| Your objective |
Omit the pictures from the entries below and retype everything else exactly.

| Input |
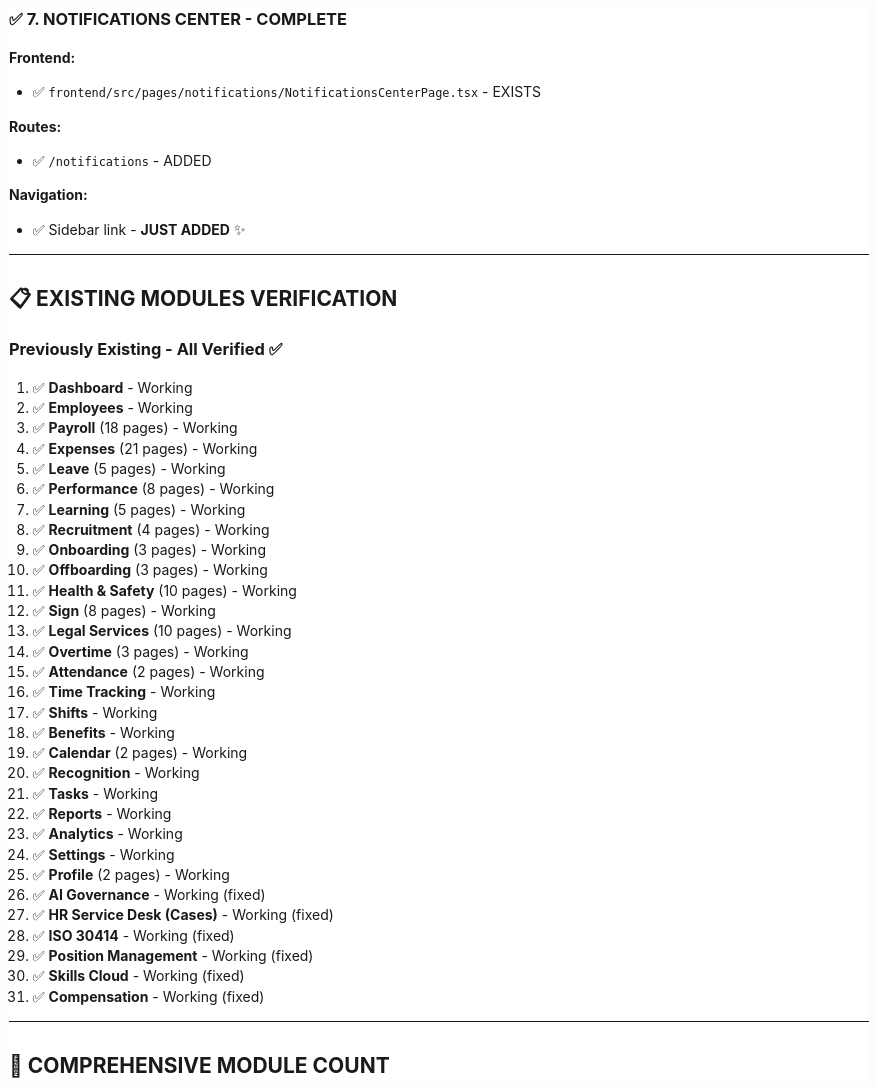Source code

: ### **✅ 7. NOTIFICATIONS CENTER - COMPLETE**

**Frontend:**
- ✅ `frontend/src/pages/notifications/NotificationsCenterPage.tsx` - EXISTS

**Routes:**
- ✅ `/notifications` - ADDED

**Navigation:**
- ✅ Sidebar link - **JUST ADDED** ✨

---

## 📋 **EXISTING MODULES VERIFICATION**

### **Previously Existing - All Verified ✅**

1. ✅ **Dashboard** - Working
2. ✅ **Employees** - Working
3. ✅ **Payroll** (18 pages) - Working
4. ✅ **Expenses** (21 pages) - Working
5. ✅ **Leave** (5 pages) - Working
6. ✅ **Performance** (8 pages) - Working
7. ✅ **Learning** (5 pages) - Working
8. ✅ **Recruitment** (4 pages) - Working
9. ✅ **Onboarding** (3 pages) - Working
10. ✅ **Offboarding** (3 pages) - Working
11. ✅ **Health & Safety** (10 pages) - Working
12. ✅ **Sign** (8 pages) - Working
13. ✅ **Legal Services** (10 pages) - Working
14. ✅ **Overtime** (3 pages) - Working
15. ✅ **Attendance** (2 pages) - Working
16. ✅ **Time Tracking** - Working
17. ✅ **Shifts** - Working
18. ✅ **Benefits** - Working
19. ✅ **Calendar** (2 pages) - Working
20. ✅ **Recognition** - Working
21. ✅ **Tasks** - Working
22. ✅ **Reports** - Working
23. ✅ **Analytics** - Working
24. ✅ **Settings** - Working
25. ✅ **Profile** (2 pages) - Working
26. ✅ **AI Governance** - Working (fixed)
27. ✅ **HR Service Desk (Cases)** - Working (fixed)
28. ✅ **ISO 30414** - Working (fixed)
29. ✅ **Position Management** - Working (fixed)
30. ✅ **Skills Cloud** - Working (fixed)
31. ✅ **Compensation** - Working (fixed)

---

## 🎯 **COMPREHENSIVE MODULE COUNT**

| Finished task |
Source code

: ### **✅ 7. NOTIFICATIONS CENTER - COMPLETE**

**Frontend:**
- ✅ `frontend/src/pages/notifications/NotificationsCenterPage.tsx` - EXISTS

**Routes:**
- ✅ `/notifications` - ADDED

**Navigation:**
- ✅ Sidebar link - **JUST ADDED** ✨

---

## 📋 **EXISTING MODULES VERIFICATION**

### **Previously Existing - All Verified ✅**

1. ✅ **Dashboard** - Working
2. ✅ **Employees** - Working
3. ✅ **Payroll** (18 pages) - Working
4. ✅ **Expenses** (21 pages) - Working
5. ✅ **Leave** (5 pages) - Working
6. ✅ **Performance** (8 pages) - Working
7. ✅ **Learning** (5 pages) - Working
8. ✅ **Recruitment** (4 pages) - Working
9. ✅ **Onboarding** (3 pages) - Working
10. ✅ **Offboarding** (3 pages) - Working
11. ✅ **Health & Safety** (10 pages) - Working
12. ✅ **Sign** (8 pages) - Working
13. ✅ **Legal Services** (10 pages) - Working
14. ✅ **Overtime** (3 pages) - Working
15. ✅ **Attendance** (2 pages) - Working
16. ✅ **Time Tracking** - Working
17. ✅ **Shifts** - Working
18. ✅ **Benefits** - Working
19. ✅ **Calendar** (2 pages) - Working
20. ✅ **Recognition** - Working
21. ✅ **Tasks** - Working
22. ✅ **Reports** - Working
23. ✅ **Analytics** - Working
24. ✅ **Settings** - Working
25. ✅ **Profile** (2 pages) - Working
26. ✅ **AI Governance** - Working (fixed)
27. ✅ **HR Service Desk (Cases)** - Working (fixed)
28. ✅ **ISO 30414** - Working (fixed)
29. ✅ **Position Management** - Working (fixed)
30. ✅ **Skills Cloud** - Working (fixed)
31. ✅ **Compensation** - Working (fixed)

---

## 🎯 **COMPREHENSIVE MODULE COUNT**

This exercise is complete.